Hello,
given 2 different finite $p$-groups $G$ and $H$, $|G|=|H|=p^n$. It has been shown by Ian Leary that the mod-p cohomology rings do not determine the groups $G$ and $H$. In fact he gave an example of such groups. Are there more known examples of pairs of non-isomorphic groups that give rise to the same cohomology ring?
Thanks in advance.
Let $\Gamma$ be the kernel of the reduction map $GL_n(\mathbb{Z}/p^3\mathbb{Z}) \to GL_n(\mathbb{Z}/p\mathbb{Z})$. $\Gamma$ is a non-abelian group of order $p^{2n^2}$ and $p$-rank $n^2$. Its mod-$p$ cohomology is $$ H^\ast(\Gamma;\mathbb{F}_p) = \mathbb{F}_p[x_1,...,x_{n^2}] \otimes \Lambda(y_1,...,y_{n^2}).$$ In particular the cohomology ring equals those of the abelian group $(\mathbb{Z}/p^2\mathbb{Z})^{n^2}.$ As a reference for the cohomology of $\Gamma$ see this paper of Browder and Pakianathan (Theorem 1 and the example after Prop. 2.5).
Remark 1: There is a classification of finite groups those mod-p cohomology ring equals the cohomology of an abelian p-group.
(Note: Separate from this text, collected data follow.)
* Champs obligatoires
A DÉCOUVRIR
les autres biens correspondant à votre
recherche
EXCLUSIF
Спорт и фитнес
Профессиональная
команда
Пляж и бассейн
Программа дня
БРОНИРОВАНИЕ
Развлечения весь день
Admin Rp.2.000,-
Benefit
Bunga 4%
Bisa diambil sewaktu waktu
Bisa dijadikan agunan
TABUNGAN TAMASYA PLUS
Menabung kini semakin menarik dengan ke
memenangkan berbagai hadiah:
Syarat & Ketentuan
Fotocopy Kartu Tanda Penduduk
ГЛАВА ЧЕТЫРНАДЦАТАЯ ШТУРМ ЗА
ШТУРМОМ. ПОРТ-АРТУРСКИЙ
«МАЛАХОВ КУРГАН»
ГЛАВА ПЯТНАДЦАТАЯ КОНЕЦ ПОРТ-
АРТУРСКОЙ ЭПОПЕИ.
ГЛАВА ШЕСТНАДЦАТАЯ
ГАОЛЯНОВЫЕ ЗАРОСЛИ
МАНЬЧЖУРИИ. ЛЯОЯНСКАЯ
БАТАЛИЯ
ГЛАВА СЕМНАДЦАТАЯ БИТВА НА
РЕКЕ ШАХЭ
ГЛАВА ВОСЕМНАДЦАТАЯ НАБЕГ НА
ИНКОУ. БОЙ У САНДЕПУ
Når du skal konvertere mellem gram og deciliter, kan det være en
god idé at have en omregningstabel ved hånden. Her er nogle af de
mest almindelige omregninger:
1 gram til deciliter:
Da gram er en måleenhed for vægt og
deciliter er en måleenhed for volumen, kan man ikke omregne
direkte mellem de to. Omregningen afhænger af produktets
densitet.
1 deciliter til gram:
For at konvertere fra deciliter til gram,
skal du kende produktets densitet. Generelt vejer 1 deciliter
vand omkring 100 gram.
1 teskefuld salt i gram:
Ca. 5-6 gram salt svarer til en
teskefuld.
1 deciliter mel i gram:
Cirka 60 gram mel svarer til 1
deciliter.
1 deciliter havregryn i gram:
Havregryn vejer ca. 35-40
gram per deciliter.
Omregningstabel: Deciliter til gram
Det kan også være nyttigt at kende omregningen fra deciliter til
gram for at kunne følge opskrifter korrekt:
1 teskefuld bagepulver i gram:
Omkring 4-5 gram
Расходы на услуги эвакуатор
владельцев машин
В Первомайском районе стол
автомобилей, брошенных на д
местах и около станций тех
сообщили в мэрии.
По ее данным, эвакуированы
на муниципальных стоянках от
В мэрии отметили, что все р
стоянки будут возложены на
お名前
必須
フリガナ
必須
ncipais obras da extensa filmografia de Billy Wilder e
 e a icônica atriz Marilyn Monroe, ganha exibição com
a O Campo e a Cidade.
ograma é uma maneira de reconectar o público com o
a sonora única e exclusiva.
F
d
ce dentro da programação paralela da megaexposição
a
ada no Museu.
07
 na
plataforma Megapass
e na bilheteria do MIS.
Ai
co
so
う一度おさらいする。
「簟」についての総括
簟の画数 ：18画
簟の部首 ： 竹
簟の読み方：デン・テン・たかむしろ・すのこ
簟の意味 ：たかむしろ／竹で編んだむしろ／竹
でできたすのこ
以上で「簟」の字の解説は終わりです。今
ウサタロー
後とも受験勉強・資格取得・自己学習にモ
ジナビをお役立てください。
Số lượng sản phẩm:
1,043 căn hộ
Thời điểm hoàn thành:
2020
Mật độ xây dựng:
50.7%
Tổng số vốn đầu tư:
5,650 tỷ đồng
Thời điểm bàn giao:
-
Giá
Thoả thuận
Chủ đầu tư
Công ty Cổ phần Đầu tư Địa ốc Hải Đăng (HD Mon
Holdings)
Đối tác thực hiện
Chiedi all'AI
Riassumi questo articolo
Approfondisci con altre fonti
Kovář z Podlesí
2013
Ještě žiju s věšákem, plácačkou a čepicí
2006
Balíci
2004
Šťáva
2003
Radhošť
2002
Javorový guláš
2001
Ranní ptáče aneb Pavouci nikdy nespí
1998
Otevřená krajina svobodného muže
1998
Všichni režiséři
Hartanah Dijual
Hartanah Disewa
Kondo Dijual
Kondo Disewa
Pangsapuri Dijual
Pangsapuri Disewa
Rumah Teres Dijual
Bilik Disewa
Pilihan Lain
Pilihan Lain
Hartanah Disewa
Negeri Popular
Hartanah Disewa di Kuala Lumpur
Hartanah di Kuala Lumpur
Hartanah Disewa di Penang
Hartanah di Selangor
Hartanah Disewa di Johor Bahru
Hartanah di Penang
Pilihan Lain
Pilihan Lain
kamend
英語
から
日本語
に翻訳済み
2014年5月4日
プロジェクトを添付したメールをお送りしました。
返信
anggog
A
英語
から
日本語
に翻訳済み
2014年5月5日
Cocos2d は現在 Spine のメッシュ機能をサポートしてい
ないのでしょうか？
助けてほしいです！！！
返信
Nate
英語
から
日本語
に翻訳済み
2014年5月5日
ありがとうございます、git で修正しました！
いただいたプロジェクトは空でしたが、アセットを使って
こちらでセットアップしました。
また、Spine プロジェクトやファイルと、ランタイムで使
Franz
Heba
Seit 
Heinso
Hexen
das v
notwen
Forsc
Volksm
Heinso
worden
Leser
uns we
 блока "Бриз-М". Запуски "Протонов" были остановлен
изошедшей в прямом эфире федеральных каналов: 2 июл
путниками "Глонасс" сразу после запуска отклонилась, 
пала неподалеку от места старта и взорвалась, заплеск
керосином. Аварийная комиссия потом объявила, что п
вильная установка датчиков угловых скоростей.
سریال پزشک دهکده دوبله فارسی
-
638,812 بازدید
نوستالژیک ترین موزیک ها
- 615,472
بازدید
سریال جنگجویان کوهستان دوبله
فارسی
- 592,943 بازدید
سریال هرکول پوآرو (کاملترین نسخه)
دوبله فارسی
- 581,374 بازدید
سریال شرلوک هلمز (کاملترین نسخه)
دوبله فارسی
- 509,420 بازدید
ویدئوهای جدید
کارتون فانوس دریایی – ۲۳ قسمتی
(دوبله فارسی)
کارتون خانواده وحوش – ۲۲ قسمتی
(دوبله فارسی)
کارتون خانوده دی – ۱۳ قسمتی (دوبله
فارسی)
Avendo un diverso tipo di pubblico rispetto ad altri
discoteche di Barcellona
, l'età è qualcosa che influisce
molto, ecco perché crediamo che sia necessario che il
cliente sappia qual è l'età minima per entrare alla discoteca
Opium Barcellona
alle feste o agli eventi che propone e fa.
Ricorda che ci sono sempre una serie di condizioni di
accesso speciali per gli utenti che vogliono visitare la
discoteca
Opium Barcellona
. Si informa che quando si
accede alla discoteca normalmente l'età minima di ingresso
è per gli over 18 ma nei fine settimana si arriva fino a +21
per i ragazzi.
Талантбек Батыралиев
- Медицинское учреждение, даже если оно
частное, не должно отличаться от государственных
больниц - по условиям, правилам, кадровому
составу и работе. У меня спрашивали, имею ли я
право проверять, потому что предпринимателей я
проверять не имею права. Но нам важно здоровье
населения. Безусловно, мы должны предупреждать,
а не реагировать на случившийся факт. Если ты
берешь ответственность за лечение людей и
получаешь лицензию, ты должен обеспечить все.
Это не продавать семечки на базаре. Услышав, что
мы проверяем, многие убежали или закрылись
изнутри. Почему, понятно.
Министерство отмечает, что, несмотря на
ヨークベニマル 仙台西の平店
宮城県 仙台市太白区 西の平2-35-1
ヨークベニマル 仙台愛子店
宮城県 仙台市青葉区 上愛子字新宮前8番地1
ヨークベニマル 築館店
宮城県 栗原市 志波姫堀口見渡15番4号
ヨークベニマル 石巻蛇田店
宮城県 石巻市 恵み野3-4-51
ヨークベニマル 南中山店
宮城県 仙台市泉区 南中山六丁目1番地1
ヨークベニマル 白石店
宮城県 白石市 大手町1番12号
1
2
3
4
This can be used to obtain further examples. As reference see Theorem B in the following paper of Weigel.
Remark 2: In the examples above only the cohomology rings as abstract rings agree. I can remember of having seen somewhere an example of non-isomorphic 2-groups of the same order those cohomology rings even agreed as Steenrod algebras.